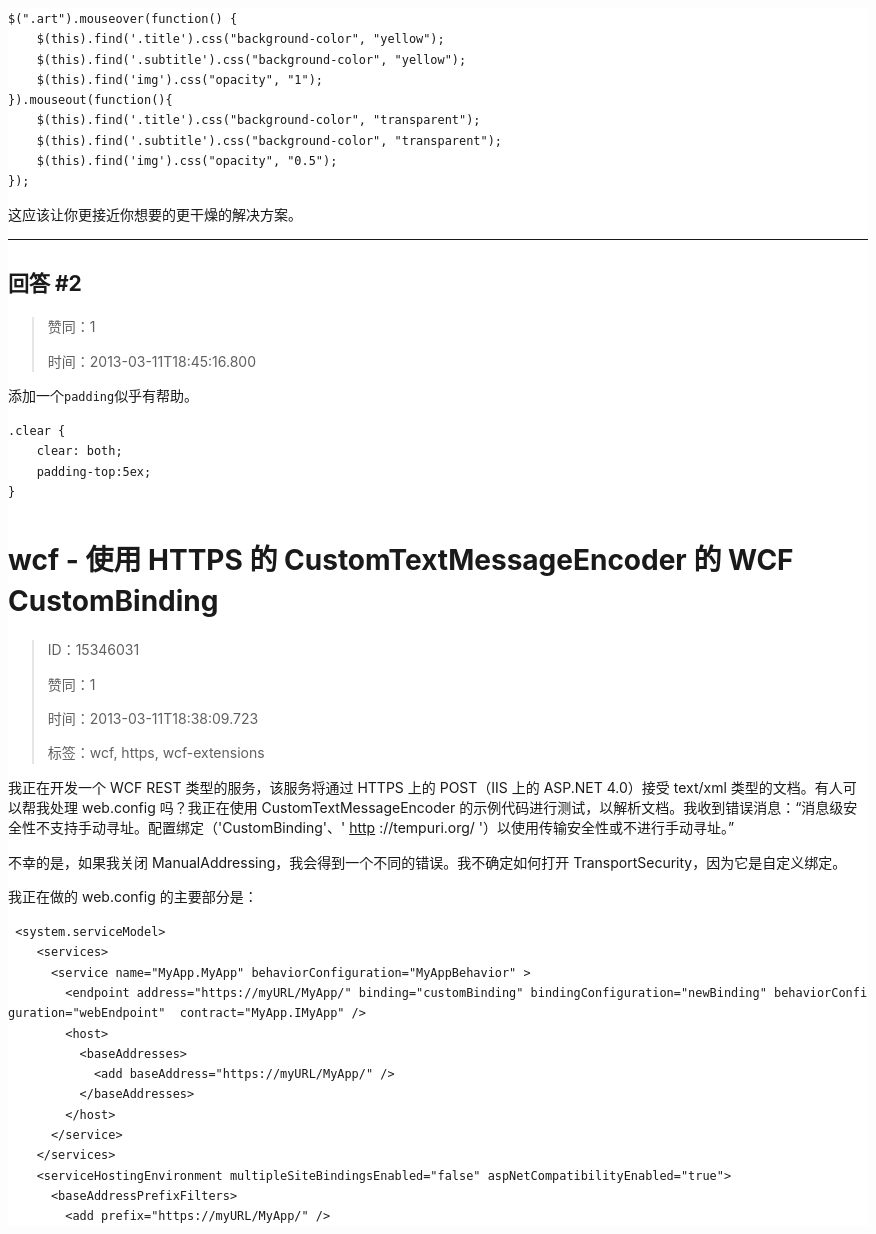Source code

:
 ```
$(".art").mouseover(function() {
    $(this).find('.title').css("background-color", "yellow");
    $(this).find('.subtitle').css("background-color", "yellow");
    $(this).find('img').css("opacity", "1");
}).mouseout(function(){
    $(this).find('.title').css("background-color", "transparent");
    $(this).find('.subtitle').css("background-color", "transparent");      
    $(this).find('img').css("opacity", "0.5");
}); 
```

这应该让你更接近你想要的更干燥的解决方案。

* * *

## 回答 #2

> 赞同：1
> 
> 时间：2013-03-11T18:45:16.800

添加一个`padding`似乎有帮助。

```
.clear {
    clear: both;
    padding-top:5ex;
} 
```

# wcf - 使用 HTTPS 的 CustomTextMessageEncoder 的 WCF CustomBinding

> ID：15346031
> 
> 赞同：1
> 
> 时间：2013-03-11T18:38:09.723
> 
> 标签：wcf, https, wcf-extensions

我正在开发一个 WCF REST 类型的服务，该服务将通过 HTTPS 上的 POST（IIS 上的 ASP.NET 4.0）接受 text/xml 类型的文档。有人可以帮我处理 web.config 吗？我正在使用 CustomTextMessageEncoder 的示例代码进行测试，以解析文档。我收到错误消息：“消息级安全性不支持手动寻址。配置绑定（'CustomBinding'、' [http](http://tempuri.org/) ://tempuri.org/ '）以使用传输安全性或不进行手动寻址。”

不幸的是，如果我关闭 ManualAddressing，我会得到一个不同的错误。我不确定如何打开 TransportSecurity，因为它是自定义绑定。

我正在做的 web.config 的主要部分是：

```
 <system.serviceModel>
    <services>
      <service name="MyApp.MyApp" behaviorConfiguration="MyAppBehavior" >
        <endpoint address="https://myURL/MyApp/" binding="customBinding" bindingConfiguration="newBinding" behaviorConfiguration="webEndpoint"  contract="MyApp.IMyApp" />
        <host>
          <baseAddresses>
            <add baseAddress="https://myURL/MyApp/" />
          </baseAddresses>
        </host>
      </service>
    </services>
    <serviceHostingEnvironment multipleSiteBindingsEnabled="false" aspNetCompatibilityEnabled="true">
      <baseAddressPrefixFilters>
        <add prefix="https://myURL/MyApp/" />
```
-=-=-
-- EXERCISE --
Look for the string "this" in the data above and return every line that has it.

-- WRITTEN REPLY --
    $(this).find('.title').css("background-color", "yellow");
    $(this).find('.subtitle').css("background-color", "yellow");
    $(this).find('img').css("opacity", "1");
    $(this).find('.title').css("background-color", "transparent");
    $(this).find('.subtitle').css("background-color", "transparent");      
    $(this).find('img').css("opacity", "0.5");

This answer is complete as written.